*WORK TO COMPLETE*
Turn everything from the start of the listing down to the line containing "common name: Common moorhen", both ends included, into a numbered list with blank lines left out.

*GIVEN RECORDS*
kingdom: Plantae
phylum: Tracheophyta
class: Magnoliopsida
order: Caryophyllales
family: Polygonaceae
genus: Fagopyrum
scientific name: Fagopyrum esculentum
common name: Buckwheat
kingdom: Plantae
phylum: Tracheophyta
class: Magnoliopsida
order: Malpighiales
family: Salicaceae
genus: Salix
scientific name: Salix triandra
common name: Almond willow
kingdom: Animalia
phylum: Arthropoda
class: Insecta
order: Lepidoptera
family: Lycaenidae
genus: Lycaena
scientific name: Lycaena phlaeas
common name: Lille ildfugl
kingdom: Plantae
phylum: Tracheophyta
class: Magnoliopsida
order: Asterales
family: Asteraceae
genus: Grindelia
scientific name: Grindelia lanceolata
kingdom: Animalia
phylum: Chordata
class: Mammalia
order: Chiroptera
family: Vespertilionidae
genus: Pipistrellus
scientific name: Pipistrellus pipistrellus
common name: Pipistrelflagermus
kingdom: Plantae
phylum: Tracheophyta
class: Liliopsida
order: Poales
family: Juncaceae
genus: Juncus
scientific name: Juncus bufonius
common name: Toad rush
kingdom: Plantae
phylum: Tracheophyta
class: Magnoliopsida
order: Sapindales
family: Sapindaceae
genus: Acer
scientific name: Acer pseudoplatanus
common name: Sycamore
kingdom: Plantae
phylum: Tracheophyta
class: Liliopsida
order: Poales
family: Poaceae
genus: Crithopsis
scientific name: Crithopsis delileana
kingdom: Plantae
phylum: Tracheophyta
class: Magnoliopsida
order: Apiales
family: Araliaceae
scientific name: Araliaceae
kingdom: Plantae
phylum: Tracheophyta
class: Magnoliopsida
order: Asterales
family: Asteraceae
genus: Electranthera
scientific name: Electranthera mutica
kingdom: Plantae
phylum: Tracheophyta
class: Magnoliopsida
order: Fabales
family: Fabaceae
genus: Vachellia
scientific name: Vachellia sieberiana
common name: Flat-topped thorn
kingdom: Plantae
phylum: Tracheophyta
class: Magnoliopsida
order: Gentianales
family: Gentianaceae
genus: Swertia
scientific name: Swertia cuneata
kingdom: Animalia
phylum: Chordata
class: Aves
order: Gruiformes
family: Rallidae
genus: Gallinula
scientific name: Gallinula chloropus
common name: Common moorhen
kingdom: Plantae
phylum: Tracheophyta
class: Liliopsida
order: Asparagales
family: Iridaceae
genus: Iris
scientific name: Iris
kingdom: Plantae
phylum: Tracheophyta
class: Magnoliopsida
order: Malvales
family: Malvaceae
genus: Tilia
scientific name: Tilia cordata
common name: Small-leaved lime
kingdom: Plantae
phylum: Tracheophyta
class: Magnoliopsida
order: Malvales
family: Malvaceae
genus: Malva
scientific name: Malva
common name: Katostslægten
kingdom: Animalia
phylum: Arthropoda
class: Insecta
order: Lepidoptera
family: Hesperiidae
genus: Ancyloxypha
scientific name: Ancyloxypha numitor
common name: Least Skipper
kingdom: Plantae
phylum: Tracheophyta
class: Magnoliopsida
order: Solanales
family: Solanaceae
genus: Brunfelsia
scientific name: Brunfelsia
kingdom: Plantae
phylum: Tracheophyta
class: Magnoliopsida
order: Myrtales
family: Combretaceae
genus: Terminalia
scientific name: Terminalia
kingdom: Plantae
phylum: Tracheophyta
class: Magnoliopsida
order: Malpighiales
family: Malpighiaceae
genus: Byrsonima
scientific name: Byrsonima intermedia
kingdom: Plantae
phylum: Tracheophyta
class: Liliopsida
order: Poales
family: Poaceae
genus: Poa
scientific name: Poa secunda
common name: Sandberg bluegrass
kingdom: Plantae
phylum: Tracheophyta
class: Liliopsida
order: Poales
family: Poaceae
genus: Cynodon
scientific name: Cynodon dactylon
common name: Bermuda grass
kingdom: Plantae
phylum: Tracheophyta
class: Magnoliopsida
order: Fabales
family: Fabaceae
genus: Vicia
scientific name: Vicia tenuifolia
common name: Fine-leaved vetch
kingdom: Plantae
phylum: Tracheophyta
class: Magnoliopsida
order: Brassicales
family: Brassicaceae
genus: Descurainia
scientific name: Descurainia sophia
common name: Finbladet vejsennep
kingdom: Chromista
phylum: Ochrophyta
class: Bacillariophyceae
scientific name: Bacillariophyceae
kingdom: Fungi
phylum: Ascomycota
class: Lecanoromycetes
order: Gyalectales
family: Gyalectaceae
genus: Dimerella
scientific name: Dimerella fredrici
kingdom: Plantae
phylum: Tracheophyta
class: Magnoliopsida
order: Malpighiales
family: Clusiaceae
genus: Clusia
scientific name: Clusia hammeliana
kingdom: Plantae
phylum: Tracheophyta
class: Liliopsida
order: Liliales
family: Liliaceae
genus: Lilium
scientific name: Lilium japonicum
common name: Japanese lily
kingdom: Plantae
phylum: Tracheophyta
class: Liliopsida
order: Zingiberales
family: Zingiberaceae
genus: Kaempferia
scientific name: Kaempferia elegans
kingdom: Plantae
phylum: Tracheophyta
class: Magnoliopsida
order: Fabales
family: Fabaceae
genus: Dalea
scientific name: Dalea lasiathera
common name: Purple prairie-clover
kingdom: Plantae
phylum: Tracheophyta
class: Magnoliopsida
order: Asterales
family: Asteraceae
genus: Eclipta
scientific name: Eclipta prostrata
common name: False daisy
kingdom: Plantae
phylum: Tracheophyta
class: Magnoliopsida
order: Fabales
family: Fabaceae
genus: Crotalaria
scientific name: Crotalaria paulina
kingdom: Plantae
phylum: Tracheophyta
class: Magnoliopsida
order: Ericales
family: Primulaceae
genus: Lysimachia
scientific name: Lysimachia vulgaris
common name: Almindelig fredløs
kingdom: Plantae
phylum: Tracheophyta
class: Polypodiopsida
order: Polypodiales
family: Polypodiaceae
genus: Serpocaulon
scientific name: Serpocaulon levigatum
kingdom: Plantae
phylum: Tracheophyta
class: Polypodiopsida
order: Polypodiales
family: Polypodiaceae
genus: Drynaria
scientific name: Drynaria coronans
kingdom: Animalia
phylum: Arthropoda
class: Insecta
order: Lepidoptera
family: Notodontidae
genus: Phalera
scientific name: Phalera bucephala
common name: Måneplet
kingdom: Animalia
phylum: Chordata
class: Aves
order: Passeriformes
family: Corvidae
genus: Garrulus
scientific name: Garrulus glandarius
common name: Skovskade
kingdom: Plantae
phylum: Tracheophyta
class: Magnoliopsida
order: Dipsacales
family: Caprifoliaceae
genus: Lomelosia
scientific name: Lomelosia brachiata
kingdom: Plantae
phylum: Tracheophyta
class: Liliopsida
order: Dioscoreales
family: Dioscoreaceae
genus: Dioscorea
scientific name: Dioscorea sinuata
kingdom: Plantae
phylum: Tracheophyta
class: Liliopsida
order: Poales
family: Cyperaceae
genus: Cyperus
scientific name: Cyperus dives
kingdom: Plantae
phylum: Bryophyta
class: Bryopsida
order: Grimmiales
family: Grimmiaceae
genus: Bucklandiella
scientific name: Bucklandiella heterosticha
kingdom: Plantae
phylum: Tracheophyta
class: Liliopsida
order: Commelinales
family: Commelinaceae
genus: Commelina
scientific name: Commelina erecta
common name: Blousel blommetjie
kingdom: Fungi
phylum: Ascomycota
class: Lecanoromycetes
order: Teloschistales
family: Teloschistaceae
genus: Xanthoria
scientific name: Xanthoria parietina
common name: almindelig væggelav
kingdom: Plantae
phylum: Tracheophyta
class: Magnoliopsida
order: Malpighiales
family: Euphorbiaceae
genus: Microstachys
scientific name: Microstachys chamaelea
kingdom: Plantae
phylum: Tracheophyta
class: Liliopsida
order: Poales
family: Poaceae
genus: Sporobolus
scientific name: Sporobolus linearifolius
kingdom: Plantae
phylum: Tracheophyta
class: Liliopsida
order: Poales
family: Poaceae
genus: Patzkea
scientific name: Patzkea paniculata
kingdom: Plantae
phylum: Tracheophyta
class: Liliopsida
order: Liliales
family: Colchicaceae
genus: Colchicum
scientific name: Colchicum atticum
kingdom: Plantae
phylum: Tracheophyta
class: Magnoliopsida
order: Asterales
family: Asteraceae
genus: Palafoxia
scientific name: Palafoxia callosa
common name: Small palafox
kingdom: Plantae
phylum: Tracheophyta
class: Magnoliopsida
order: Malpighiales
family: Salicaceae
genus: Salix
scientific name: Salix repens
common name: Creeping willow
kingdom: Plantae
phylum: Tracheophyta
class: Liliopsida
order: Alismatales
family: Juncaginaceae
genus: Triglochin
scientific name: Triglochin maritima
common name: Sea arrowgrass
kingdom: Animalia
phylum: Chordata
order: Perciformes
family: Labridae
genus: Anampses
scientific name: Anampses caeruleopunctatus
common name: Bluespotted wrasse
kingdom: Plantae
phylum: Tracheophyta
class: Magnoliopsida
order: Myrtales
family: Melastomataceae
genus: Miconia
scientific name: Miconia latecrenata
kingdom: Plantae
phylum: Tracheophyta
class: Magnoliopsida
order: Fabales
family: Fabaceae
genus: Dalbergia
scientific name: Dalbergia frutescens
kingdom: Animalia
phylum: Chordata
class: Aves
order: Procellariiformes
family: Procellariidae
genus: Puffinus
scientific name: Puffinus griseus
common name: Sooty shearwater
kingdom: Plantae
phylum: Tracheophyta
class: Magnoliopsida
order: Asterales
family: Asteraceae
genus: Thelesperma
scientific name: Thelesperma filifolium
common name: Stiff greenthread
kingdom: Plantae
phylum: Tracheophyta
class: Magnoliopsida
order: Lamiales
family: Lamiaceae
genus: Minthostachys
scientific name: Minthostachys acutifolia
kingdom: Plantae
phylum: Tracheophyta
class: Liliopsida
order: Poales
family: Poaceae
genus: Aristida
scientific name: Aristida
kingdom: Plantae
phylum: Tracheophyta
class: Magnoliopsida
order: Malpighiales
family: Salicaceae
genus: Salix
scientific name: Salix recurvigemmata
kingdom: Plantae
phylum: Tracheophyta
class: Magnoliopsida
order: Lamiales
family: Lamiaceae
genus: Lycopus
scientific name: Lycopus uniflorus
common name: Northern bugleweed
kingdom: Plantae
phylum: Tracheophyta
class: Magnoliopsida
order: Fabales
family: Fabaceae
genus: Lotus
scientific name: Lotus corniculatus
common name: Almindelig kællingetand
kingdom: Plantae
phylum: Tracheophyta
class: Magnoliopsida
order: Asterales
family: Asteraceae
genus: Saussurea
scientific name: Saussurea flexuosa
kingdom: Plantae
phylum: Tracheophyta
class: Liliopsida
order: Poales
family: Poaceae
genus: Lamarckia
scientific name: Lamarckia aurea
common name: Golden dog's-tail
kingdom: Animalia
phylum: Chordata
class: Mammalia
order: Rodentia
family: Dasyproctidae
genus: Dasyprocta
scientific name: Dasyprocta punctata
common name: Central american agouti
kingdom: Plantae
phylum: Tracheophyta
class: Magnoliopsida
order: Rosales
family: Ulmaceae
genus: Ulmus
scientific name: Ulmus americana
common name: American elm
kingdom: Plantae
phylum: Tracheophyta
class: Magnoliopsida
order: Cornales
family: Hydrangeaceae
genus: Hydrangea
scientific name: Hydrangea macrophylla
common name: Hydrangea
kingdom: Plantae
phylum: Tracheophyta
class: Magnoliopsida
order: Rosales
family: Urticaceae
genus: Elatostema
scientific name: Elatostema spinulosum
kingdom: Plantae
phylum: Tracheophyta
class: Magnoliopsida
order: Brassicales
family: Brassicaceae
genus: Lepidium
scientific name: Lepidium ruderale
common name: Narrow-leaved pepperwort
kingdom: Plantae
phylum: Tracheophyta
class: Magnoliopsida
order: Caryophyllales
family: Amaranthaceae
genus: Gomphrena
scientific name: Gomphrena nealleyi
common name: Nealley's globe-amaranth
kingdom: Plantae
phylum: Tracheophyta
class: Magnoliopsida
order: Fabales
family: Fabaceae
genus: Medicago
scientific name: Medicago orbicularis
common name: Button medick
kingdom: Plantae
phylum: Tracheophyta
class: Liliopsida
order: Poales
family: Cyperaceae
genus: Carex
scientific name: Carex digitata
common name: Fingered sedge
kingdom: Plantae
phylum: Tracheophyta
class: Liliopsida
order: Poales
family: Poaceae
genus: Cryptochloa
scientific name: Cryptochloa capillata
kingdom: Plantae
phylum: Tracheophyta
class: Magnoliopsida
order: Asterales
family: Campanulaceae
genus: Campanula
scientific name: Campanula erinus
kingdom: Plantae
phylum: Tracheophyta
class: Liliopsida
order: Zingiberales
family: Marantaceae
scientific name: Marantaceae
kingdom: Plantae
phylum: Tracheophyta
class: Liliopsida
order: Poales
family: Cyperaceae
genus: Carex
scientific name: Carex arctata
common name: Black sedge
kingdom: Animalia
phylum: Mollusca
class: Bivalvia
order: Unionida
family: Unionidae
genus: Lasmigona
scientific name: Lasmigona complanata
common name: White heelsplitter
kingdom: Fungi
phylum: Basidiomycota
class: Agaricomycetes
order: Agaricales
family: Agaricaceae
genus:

*FINISHED TASK*
1. kingdom: Plantae
2. phylum: Tracheophyta
3. class: Magnoliopsida
4. order: Caryophyllales
5. family: Polygonaceae
6. genus: Fagopyrum
7. scientific name: Fagopyrum esculentum
8. common name: Buckwheat
9. kingdom: Plantae
10. phylum: Tracheophyta
11. class: Magnoliopsida
12. order: Malpighiales
13. family: Salicaceae
14. genus: Salix
15. scientific name: Salix triandra
16. common name: Almond willow
17. kingdom: Animalia
18. phylum: Arthropoda
19. class: Insecta
20. order: Lepidoptera
21. family: Lycaenidae
22. genus: Lycaena
23. scientific name: Lycaena phlaeas
24. common name: Lille ildfugl
25. kingdom: Plantae
26. phylum: Tracheophyta
27. class: Magnoliopsida
28. order: Asterales
29. family: Asteraceae
30. genus: Grindelia
31. scientific name: Grindelia lanceolata
32. kingdom: Animalia
33. phylum: Chordata
34. class: Mammalia
35. order: Chiroptera
36. family: Vespertilionidae
37. genus: Pipistrellus
38. scientific name: Pipistrellus pipistrellus
39. common name: Pipistrelflagermus
40. kingdom: Plantae
41. phylum: Tracheophyta
42. class: Liliopsida
43. order: Poales
44. family: Juncaceae
45. genus: Juncus
46. scientific name: Juncus bufonius
47. common name: Toad rush
48. kingdom: Plantae
49. phylum: Tracheophyta
50. class: Magnoliopsida
51. order: Sapindales
52. family: Sapindaceae
53. genus: Acer
54. scientific name: Acer pseudoplatanus
55. common name: Sycamore
56. kingdom: Plantae
57. phylum: Tracheophyta
58. class: Liliopsida
59. order: Poales
60. family: Poaceae
61. genus: Crithopsis
62. scientific name: Crithopsis delileana
63. kingdom: Plantae
64. phylum: Tracheophyta
65. class: Magnoliopsida
66. order: Apiales
67. family: Araliaceae
68. scientific name: Araliaceae
69. kingdom: Plantae
70. phylum: Tracheophyta
71. class: Magnoliopsida
72. order: Asterales
73. family: Asteraceae
74. genus: Electranthera
75. scientific name: Electranthera mutica
76. kingdom: Plantae
77. phylum: Tracheophyta
78. class: Magnoliopsida
79. order: Fabales
80. family: Fabaceae
81. genus: Vachellia
82. scientific name: Vachellia sieberiana
83. common name: Flat-topped thorn
84. kingdom: Plantae
85. phylum: Tracheophyta
86. class: Magnoliopsida
87. order: Gentianales
88. family: Gentianaceae
89. genus: Swertia
90. scientific name: Swertia cuneata
91. kingdom: Animalia
92. phylum: Chordata
93. class: Aves
94. order: Gruiformes
95. family: Rallidae
96. genus: Gallinula
97. scientific name: Gallinula chloropus
98. common name: Common moorhen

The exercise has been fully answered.